The way around this is to arrange for the UPS not to be a critical path component, so that if it fails things don't go down. However, this takes extra hardware for every machine; you need dual power supplies or the equivalent, so that you can have the machine still getting power even if the UPS fails. This is generally somewhat expensive.
(You can apparently get external power units that give you dual power sources, so that you can protect even 1U servers, basic switches, and other things that don't normally have an option for dual power supplies.)
When you want to spend extra money, you wind up asking yourself how much extra uptime your money is buying you. If power failures are extremely rare the answer may well be 'not much'. Certainly this issue has given us some things to think about.
(Paying extra for genuine UPS insurance, dual power supplies and all, may be worth it if it lets you run machines in otherwise unsafe configurations for extra performance, for example having disk write caches turned on. But this probably turns it into a question of how much the extra performance is worth to you, not how much the reliability is.)
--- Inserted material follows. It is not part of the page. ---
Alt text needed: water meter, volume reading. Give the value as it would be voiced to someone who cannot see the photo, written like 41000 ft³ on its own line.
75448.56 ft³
Some comments on spam scoring and anti-spam tools in general
Here's something important if you're designing or considering a new anti-spam system (as we may be at some point). It may sound obvious, but I think it's not:
If you run an email system, part of your job is filtering spam for your users.
It used to be that you could provide your users a collection of anti-spam options and tools and settings and so on, and consider your work done. Those days are over and gone. Much as with computer security, users have neither the expertise to make sensible decisions about this stuff nor any interest in acquiring it. Dumping a bunch of tools in their laps and running away is more or less the equivalent of doing no spam filtering whatsoever, and is about as unacceptable in practice to most people.
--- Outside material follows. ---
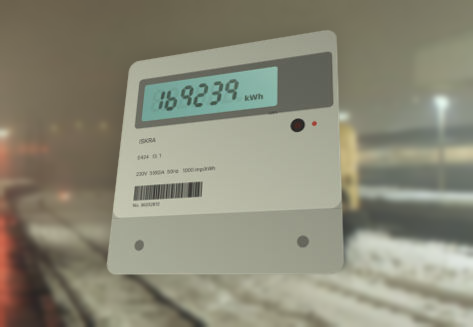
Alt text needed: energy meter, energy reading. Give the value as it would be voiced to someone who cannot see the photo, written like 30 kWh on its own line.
169239 kWh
(So why did we get away doing just that for quite a while? I think it's a number of reasons; for a long time it wasn't a big problem, and for a fair while after that no one demonstrated to users that you could actually make the spam problem go away. Nowadays, lots of people have experience with places like GMail that have spam mostly fixed, so they know it can be done. And if GMail can do it, why should they settle for less elsewhere?)
There are some immediate corollaries to this. One of them is what I
noted in passing recently: spam scoring is
effectively spam filtering. Users will directly take your spam score
and filter on it (and then judge you on how well it works), especially
if you explicitly mark things that have hit some threshold score (for
example, by changing the email's Subject:
). The same is true if you
provide a standard 'here is how to do filtering' configuration that
users can adopt and customize, because most users won't; whatever this
configuration is is effectively your spam filtering.
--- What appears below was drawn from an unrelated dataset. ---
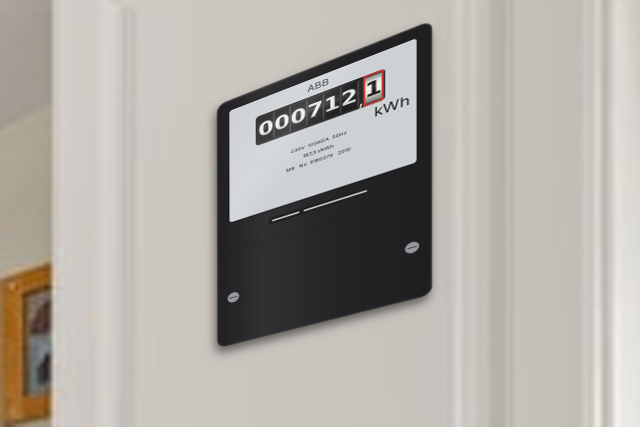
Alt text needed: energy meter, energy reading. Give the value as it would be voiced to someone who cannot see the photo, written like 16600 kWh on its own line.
712.1 kWh
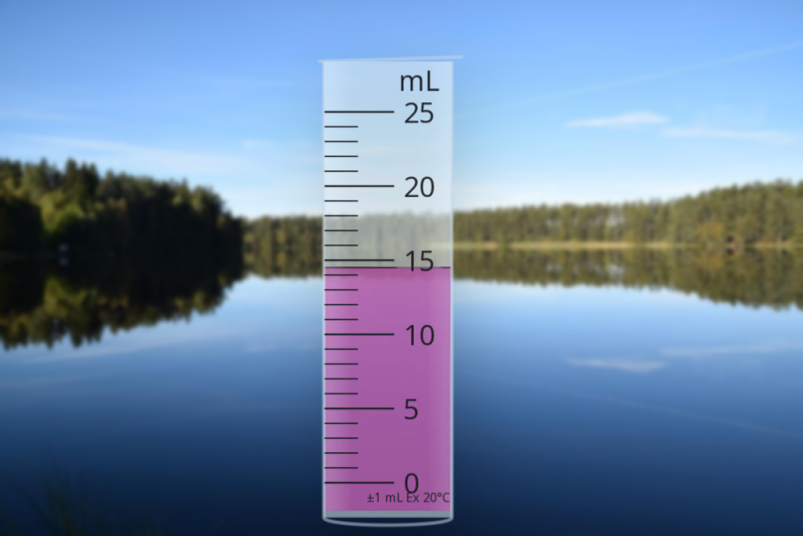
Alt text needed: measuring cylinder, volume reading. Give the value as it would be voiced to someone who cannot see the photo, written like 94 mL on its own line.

(And if it doesn't work or malfunctions, yes, you will be blamed.)
The usual answer to this is that you won't work out a score (with its possibly charged politics and potential constant demands for tuning), whatever software you're using will just tag messages with various characteristics and leave it to users to decide which ones are bad enough to filter on. This doesn't work, because at best you're back to dumping a bunch of tools in peoples' laps and running away. (At worst they will seize on some obvious bit of the tagging, decide to filter on it, and then blame you when things explode.)
PS: regardless of who is really at 'fault', users feeling that they are getting a terrible, unusable email system is never a good thing. You want to avoid it if at all possible, and remember that the hard problems are the social ones. This applies at multiple levels here.